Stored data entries
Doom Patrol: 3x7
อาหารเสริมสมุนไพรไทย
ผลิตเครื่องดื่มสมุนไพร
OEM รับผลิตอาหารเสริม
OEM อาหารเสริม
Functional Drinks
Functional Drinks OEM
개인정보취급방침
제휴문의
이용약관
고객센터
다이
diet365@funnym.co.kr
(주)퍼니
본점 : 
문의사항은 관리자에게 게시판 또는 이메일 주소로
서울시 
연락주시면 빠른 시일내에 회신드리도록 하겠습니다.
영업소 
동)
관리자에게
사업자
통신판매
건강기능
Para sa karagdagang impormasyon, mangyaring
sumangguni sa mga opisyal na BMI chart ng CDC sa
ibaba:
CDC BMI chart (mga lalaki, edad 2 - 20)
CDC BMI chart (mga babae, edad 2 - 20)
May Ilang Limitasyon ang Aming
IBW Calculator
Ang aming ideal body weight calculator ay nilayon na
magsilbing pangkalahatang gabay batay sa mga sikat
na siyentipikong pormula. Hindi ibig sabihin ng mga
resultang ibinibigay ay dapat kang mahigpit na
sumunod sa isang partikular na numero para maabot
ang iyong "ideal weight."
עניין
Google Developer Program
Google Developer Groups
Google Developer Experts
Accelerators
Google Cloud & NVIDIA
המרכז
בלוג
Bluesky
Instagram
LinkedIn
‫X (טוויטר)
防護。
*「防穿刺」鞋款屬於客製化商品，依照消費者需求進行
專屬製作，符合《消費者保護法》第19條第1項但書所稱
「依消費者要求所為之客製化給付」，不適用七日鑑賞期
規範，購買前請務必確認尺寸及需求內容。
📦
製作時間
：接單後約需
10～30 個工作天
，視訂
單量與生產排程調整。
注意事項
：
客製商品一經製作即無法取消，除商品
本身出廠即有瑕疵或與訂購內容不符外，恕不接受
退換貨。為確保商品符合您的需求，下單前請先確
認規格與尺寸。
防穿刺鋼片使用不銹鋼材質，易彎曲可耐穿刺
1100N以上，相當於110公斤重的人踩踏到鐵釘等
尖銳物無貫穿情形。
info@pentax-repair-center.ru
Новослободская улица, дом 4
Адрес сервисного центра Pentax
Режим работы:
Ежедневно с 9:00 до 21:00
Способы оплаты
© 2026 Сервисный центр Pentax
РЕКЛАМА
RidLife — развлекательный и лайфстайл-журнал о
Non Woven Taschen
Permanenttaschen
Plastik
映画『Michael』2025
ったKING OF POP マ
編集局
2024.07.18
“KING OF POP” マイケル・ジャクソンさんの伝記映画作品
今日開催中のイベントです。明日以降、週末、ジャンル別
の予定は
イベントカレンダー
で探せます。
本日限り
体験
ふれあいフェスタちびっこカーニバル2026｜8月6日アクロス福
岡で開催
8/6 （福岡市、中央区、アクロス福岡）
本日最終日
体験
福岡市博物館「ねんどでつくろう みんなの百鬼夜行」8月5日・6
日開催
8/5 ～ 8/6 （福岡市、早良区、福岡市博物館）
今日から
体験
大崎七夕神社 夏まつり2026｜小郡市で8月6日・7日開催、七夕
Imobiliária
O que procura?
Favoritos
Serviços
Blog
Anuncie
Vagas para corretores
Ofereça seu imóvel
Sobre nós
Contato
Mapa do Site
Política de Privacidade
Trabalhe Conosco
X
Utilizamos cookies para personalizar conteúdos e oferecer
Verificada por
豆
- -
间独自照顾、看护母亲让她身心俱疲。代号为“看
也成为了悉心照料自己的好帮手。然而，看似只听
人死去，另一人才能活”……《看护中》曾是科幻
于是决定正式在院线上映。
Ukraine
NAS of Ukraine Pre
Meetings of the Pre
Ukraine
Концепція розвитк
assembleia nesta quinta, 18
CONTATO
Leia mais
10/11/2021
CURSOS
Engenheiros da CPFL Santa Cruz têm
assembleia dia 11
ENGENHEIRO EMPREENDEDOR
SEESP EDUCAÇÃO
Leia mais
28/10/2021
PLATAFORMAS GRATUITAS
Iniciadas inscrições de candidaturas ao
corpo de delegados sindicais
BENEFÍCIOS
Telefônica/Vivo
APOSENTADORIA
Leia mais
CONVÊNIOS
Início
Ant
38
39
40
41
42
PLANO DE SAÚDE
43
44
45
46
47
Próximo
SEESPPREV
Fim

AIM OF THE TASK >> Copy every line of the records above that contains "ideal".

SOLUTION TO THE EXERCISE >>
Ang aming ideal body weight calculator ay nilayon na
ang iyong "ideal weight."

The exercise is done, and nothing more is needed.